## Görev Özeti
Aşağıdaki verilerde "city" kelimesini içeren satırların hepsini seçin ve her birini değiştirmeden kopyalayın.

Veri satırları:
_ _ _ _

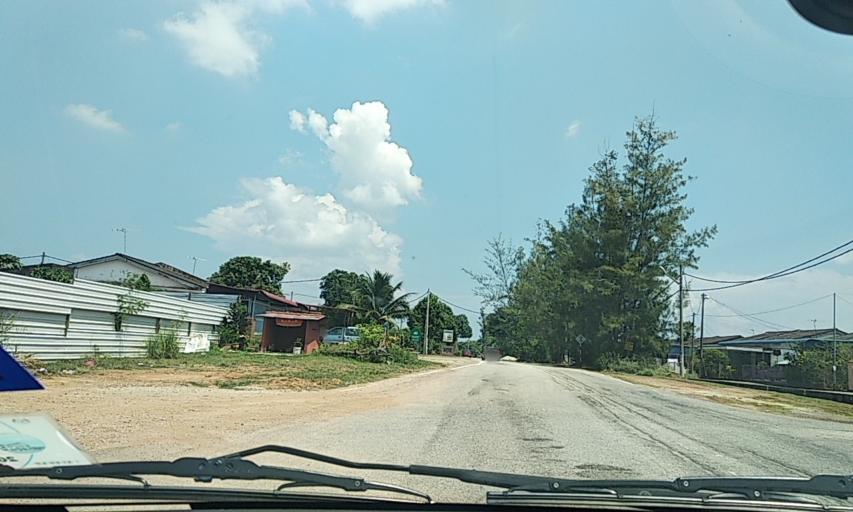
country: MY
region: Kedah
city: Sungai Petani
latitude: 5.6341
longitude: 100.4668
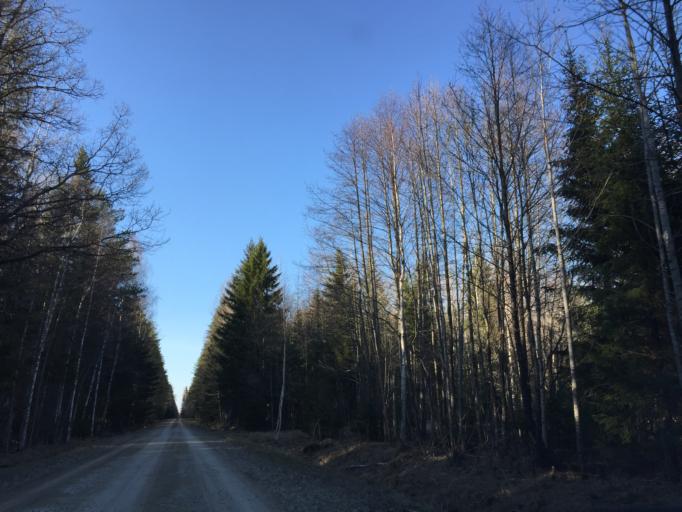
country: EE
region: Ida-Virumaa
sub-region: Sillamaee linn
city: Sillamae
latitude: 59.1579
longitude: 27.8012
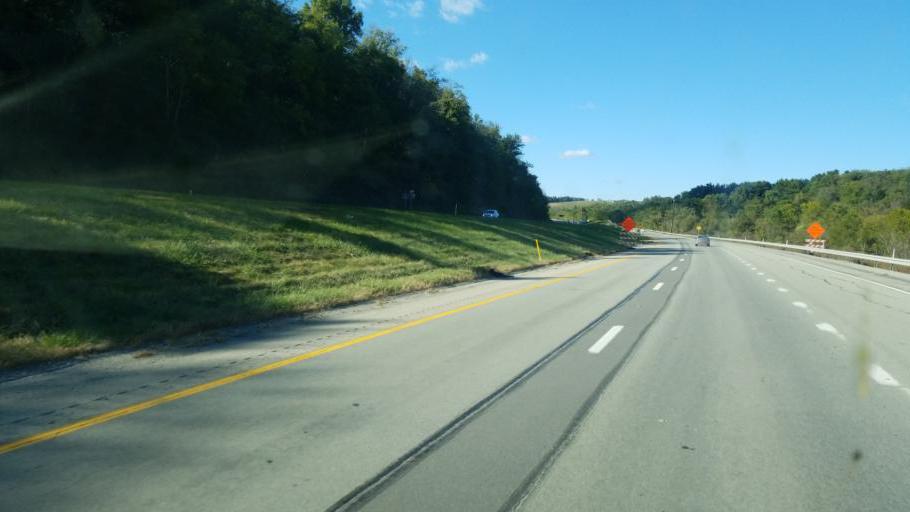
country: US
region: Pennsylvania
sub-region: Washington County
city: East Washington
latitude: 40.1152
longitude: -80.2027
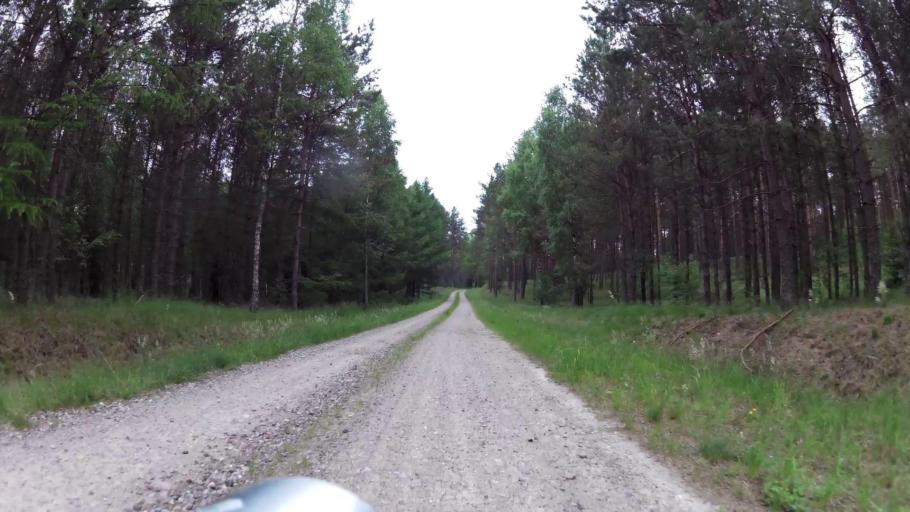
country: PL
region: West Pomeranian Voivodeship
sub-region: Powiat szczecinecki
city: Bialy Bor
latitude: 53.9522
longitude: 16.8338
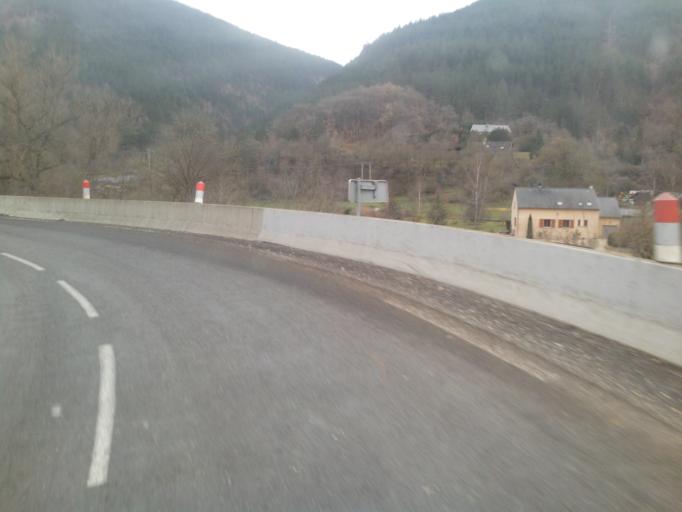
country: FR
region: Languedoc-Roussillon
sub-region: Departement de la Lozere
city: Mende
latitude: 44.4719
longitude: 3.4717
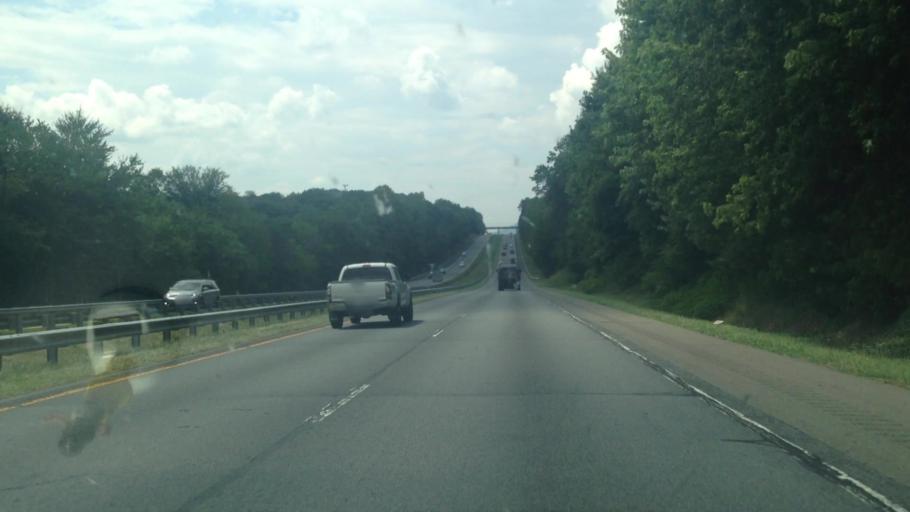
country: US
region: North Carolina
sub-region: Stokes County
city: King
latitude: 36.2782
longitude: -80.3840
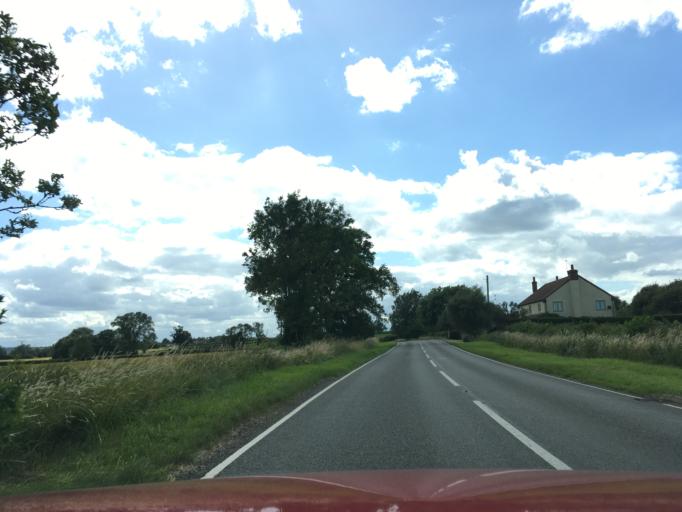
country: GB
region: England
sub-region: Leicestershire
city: Shepshed
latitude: 52.7874
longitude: -1.3155
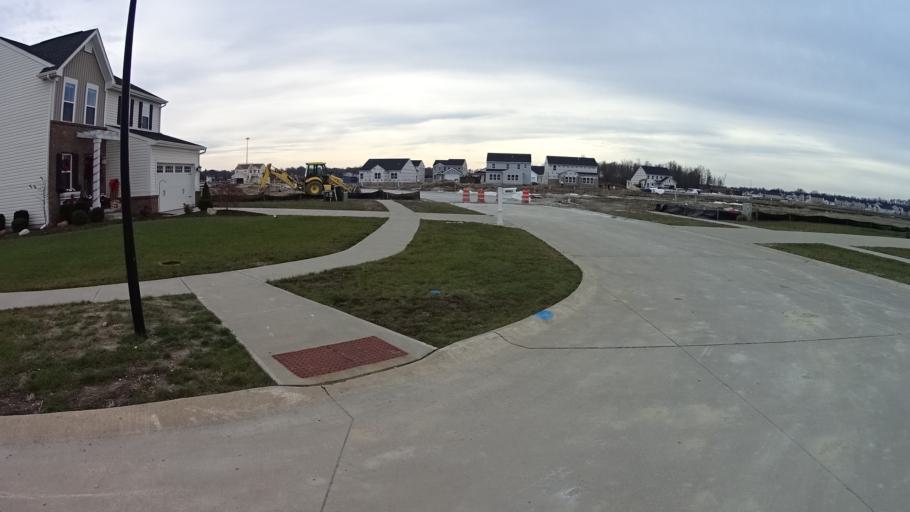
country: US
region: Ohio
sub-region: Lorain County
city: North Ridgeville
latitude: 41.3967
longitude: -82.0319
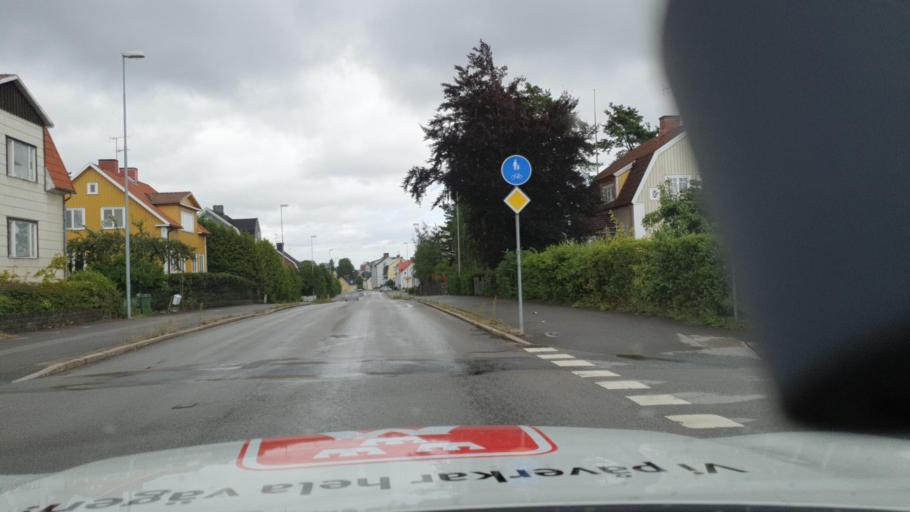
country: SE
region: Vaestra Goetaland
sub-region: Amals Kommun
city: Amal
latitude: 59.0539
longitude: 12.6905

_ _ _ _

## Tam Yanıt
city: Sungai Petani
city: Sillamae
city: East Washington
city: Bialy Bor
city: Mende
city: King
city: Shepshed
city: North Ridgeville
city: Amal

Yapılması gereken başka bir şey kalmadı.